What consents do I actually need before starting?
Three written consents at minimum. First, the head landlord must permit sub-letting in your lease or management agreement. Second, the landlord's mortgage lender must allow it, as standard buy-to-let mortgages often forbid sub-letting. Third, the buildings and contents insurer must know it is sub-let, or cover can be void. You may also need an HMO licence from the local council depending on the number of unrelated occupants.
What is the difference between a guaranteed rent scheme and rent-to-rent?
They overlap. A guaranteed rent scheme is marketed to landlords as a hands-off arrangement where a company pays a fixed rent and manages everything. Rent-to-rent is the operator's side of the same deal, profiting from the spread between the guaranteed rent paid and the higher sub-let income collected. The label does not change the legal and tax position: you still need consents, licences and to declare the profit.
Can I claim expenses against rent-to-rent income?
Yes. Allowable costs typically include the rent you pay the head landlord, utilities you cover, council tax, cleaning, repairs, letting and management fees, insurance and accountancy. Capital items may be handled differently. You cannot claim costs that are not wholly and exclusively for the business. There is a GBP 1,000 trading allowance and a separate GBP 1,000 property allowance, but you generally cannot use both against the same income, so check which applies.
Is rent-to-rent property income or trading income for tax?

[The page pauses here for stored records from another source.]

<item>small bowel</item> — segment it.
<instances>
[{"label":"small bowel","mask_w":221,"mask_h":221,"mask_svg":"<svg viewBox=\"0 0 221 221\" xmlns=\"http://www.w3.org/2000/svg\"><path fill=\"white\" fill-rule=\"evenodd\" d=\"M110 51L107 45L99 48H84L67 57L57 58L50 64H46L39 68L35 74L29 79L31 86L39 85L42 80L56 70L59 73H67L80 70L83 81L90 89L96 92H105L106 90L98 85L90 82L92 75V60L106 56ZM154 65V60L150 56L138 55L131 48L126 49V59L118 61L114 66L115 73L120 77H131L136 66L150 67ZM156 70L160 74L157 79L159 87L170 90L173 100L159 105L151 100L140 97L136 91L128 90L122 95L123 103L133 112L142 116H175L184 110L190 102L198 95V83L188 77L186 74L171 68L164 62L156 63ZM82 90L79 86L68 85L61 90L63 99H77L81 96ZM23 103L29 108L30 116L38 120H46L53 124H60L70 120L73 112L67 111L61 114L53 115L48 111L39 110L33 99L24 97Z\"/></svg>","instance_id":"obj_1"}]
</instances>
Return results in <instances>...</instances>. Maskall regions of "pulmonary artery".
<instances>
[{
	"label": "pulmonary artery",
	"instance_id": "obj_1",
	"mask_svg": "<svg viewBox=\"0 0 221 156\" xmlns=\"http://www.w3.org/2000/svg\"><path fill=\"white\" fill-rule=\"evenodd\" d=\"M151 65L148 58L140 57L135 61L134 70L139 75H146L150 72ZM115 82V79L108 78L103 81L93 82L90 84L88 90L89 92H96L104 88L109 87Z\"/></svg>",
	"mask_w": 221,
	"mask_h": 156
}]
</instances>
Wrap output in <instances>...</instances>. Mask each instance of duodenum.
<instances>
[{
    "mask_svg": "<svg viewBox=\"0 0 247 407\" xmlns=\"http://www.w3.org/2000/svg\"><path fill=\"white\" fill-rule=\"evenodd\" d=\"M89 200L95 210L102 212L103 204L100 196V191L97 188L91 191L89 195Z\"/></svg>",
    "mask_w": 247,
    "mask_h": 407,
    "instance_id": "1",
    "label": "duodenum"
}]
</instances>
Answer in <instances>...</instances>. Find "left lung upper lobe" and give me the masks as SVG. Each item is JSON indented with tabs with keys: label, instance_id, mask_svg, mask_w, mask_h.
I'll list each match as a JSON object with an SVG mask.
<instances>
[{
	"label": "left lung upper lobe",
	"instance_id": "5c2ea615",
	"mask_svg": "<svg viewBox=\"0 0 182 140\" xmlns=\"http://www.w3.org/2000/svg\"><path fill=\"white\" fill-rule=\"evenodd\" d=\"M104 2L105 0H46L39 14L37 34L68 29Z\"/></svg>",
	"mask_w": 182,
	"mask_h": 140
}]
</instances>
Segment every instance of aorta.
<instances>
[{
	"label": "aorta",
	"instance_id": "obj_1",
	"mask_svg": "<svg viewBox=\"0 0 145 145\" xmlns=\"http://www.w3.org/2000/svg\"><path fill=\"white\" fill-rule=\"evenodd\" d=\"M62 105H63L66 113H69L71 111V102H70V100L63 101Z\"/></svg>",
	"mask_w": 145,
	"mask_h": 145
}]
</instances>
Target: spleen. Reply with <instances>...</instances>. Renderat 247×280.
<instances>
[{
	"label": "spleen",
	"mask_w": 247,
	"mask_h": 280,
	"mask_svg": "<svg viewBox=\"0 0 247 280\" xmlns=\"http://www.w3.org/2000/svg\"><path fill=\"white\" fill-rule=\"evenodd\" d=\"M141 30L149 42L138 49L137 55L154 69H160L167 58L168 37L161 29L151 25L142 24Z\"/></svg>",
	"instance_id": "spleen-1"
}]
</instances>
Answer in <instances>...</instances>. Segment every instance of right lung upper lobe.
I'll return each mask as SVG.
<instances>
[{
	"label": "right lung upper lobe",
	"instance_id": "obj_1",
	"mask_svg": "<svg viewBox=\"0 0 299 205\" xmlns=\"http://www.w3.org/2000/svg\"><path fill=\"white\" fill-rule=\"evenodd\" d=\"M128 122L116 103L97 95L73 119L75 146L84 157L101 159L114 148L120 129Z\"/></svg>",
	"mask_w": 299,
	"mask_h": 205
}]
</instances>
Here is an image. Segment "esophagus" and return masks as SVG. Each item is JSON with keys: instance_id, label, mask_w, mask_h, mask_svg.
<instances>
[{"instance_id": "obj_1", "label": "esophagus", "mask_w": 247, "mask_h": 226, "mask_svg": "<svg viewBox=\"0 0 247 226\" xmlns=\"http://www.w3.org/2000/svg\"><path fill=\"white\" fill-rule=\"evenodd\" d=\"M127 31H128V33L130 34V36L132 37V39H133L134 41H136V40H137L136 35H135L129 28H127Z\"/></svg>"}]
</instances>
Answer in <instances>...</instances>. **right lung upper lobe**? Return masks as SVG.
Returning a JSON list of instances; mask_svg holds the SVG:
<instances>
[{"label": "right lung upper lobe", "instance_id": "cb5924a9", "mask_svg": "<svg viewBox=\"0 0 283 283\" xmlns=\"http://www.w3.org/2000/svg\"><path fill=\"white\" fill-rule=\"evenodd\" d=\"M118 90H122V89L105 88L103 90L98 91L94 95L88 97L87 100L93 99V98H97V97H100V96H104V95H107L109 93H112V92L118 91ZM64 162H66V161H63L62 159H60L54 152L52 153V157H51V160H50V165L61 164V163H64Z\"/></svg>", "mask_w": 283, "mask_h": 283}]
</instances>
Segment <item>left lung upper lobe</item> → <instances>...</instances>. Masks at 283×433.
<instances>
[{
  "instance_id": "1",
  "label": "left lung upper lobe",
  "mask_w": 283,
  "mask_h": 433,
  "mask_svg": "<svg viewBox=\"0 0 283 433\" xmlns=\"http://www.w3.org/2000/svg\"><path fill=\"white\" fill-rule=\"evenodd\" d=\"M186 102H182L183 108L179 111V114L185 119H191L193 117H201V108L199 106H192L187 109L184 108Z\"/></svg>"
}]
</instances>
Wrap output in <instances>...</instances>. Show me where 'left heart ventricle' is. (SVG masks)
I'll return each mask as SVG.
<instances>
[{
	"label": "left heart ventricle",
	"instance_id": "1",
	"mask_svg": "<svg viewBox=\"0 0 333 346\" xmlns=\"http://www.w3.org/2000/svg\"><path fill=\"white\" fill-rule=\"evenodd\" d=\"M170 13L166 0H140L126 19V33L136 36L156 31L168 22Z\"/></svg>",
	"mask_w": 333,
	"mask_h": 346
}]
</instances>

It depends on how the arrangement is structured and the level of services provided. Passive sub-letting can look like property income, while active management with services often looks like a trade. The distinction affects which allowances and National Insurance rules apply. Because HMRC treats borderline cases on their facts, this is an area where you should get a written opinion from an accountant rather than guess.
What happens if a rent-to-rent deal goes wrong?
You remain liable to your sub-tenants under their tenancy agreements and to the head landlord under your head lease, even if the income dries up. If consents were missing you could face fines for unlicensed HMOs, void insurance, eviction by the lender, and deposit protection penalties. The operator sits in the middle and carries most of the operational risk, which is why the arrangement must be documented carefully from the start.